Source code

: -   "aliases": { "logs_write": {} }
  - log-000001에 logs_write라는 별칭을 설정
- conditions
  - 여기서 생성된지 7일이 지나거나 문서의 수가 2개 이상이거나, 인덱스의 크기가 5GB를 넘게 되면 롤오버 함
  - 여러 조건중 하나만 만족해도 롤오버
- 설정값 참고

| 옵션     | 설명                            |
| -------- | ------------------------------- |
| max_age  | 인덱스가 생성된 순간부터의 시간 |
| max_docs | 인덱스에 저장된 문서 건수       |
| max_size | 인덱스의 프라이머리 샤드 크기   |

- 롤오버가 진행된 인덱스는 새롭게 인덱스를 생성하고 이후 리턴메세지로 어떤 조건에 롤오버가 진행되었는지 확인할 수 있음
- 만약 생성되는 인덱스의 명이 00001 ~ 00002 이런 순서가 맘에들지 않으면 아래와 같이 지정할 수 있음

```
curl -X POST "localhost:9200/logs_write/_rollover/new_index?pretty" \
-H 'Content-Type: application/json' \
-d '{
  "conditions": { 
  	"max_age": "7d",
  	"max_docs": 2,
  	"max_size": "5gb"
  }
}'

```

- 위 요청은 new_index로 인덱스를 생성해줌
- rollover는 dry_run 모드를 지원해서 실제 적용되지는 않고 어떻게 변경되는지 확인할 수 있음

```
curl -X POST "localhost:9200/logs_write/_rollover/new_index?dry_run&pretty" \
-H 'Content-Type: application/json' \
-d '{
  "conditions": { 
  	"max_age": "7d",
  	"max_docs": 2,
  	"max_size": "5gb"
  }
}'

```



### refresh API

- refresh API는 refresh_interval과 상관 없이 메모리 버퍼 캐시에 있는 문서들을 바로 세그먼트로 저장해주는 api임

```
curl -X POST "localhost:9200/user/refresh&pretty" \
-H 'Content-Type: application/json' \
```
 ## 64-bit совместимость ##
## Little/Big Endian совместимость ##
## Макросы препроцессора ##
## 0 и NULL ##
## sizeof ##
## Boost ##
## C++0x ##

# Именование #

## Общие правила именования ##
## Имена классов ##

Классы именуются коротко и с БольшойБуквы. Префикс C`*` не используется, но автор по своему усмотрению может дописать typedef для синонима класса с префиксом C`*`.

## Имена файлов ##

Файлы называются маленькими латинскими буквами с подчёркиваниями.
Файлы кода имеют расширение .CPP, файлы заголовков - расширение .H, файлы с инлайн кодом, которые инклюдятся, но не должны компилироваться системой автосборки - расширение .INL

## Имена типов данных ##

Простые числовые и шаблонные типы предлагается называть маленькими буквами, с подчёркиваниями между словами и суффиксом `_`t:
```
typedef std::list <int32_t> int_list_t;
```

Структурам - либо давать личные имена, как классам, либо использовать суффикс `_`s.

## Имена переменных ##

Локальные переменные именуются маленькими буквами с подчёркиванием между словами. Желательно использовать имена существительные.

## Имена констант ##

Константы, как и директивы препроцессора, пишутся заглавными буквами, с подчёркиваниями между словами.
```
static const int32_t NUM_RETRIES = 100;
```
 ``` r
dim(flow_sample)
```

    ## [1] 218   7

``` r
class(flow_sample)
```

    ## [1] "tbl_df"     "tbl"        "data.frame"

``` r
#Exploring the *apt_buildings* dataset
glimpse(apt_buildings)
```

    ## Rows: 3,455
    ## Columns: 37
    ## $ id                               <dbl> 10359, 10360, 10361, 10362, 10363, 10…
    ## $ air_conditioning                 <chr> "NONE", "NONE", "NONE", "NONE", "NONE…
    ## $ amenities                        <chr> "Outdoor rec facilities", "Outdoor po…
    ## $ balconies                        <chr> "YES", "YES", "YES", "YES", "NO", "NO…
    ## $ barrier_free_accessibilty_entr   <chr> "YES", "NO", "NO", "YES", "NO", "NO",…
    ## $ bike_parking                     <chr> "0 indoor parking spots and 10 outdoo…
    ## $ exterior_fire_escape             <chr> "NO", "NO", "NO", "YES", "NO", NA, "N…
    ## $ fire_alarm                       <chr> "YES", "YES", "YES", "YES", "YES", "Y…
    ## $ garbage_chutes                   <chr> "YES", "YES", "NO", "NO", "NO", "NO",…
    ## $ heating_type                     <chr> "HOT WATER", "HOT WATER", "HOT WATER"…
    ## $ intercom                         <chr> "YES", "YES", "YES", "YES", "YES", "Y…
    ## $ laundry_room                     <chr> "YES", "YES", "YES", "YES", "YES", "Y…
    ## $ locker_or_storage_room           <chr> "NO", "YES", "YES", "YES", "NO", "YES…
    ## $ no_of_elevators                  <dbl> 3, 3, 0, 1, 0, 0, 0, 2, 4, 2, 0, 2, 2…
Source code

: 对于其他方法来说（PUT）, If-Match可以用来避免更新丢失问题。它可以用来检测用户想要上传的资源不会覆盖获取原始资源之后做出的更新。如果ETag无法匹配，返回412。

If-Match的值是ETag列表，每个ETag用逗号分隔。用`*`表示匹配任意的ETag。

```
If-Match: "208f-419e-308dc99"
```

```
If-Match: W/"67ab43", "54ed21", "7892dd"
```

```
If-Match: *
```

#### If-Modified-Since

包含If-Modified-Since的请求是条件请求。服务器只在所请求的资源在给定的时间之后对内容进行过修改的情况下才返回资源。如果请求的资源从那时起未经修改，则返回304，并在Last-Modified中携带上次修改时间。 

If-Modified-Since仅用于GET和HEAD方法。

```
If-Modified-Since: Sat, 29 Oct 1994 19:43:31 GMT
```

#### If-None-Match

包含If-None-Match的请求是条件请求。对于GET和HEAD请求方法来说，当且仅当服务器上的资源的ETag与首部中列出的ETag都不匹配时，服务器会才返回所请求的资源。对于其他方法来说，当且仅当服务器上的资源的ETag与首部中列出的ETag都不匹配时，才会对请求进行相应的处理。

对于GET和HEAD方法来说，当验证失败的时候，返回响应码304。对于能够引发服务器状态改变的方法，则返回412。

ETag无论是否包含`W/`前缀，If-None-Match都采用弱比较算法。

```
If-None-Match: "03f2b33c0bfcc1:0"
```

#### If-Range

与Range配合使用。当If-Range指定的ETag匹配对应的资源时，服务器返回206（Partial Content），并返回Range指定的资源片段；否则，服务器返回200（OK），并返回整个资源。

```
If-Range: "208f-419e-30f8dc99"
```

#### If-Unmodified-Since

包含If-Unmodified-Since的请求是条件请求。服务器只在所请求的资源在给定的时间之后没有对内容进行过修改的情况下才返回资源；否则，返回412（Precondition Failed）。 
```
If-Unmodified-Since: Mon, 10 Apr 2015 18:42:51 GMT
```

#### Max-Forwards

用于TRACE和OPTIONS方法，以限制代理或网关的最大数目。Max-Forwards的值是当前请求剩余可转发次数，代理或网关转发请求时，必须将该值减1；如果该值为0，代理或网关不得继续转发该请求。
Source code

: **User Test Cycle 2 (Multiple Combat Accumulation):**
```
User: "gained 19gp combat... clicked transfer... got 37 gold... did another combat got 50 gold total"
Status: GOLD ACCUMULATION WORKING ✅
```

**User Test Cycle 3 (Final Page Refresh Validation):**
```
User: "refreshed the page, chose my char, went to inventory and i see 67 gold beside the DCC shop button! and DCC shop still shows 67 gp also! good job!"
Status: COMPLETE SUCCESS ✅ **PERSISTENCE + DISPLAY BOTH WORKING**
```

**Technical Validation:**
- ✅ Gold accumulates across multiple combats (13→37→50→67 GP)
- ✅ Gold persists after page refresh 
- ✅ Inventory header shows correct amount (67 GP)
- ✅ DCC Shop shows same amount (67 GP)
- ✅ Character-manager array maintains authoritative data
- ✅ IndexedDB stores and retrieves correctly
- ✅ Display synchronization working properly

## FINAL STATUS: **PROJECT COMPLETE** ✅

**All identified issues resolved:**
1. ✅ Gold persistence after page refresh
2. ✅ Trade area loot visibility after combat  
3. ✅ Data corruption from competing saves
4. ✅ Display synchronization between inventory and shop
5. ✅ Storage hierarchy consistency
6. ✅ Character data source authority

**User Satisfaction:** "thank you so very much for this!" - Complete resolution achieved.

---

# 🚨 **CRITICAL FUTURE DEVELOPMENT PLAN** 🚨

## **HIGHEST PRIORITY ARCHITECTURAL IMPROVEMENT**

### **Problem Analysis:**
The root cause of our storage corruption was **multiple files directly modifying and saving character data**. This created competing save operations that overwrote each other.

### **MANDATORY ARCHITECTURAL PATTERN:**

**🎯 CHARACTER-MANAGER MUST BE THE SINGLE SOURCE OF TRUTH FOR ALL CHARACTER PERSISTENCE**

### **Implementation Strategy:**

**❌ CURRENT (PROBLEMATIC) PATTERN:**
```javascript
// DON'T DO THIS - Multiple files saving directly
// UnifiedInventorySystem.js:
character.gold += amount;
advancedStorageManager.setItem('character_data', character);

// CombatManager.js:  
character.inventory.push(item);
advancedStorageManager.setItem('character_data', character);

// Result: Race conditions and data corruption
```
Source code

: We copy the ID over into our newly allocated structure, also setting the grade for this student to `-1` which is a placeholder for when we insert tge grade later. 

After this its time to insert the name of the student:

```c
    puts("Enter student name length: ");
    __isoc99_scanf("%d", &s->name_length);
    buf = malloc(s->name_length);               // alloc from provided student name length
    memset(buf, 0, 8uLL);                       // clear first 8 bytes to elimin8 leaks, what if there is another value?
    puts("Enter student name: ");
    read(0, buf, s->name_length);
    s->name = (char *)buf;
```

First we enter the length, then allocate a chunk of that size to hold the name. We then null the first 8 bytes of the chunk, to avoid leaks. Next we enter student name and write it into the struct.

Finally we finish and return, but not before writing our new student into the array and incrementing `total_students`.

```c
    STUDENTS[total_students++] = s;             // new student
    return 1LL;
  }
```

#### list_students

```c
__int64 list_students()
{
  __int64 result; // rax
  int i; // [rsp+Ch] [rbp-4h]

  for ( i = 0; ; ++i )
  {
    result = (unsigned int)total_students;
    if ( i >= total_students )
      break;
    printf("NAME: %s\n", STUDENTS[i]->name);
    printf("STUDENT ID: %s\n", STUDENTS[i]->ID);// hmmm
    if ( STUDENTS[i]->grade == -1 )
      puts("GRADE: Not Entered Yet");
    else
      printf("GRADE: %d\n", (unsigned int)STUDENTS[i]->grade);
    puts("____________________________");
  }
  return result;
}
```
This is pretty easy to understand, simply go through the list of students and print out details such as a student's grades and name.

---------------

# Description of the task:
Scan the material above for lines holding the string "return" and copy those lines.

# Response to this exercise:
Finally we finish and return, but not before writing our new student into the array and incrementing `total_students`.
    return 1LL;
  return result;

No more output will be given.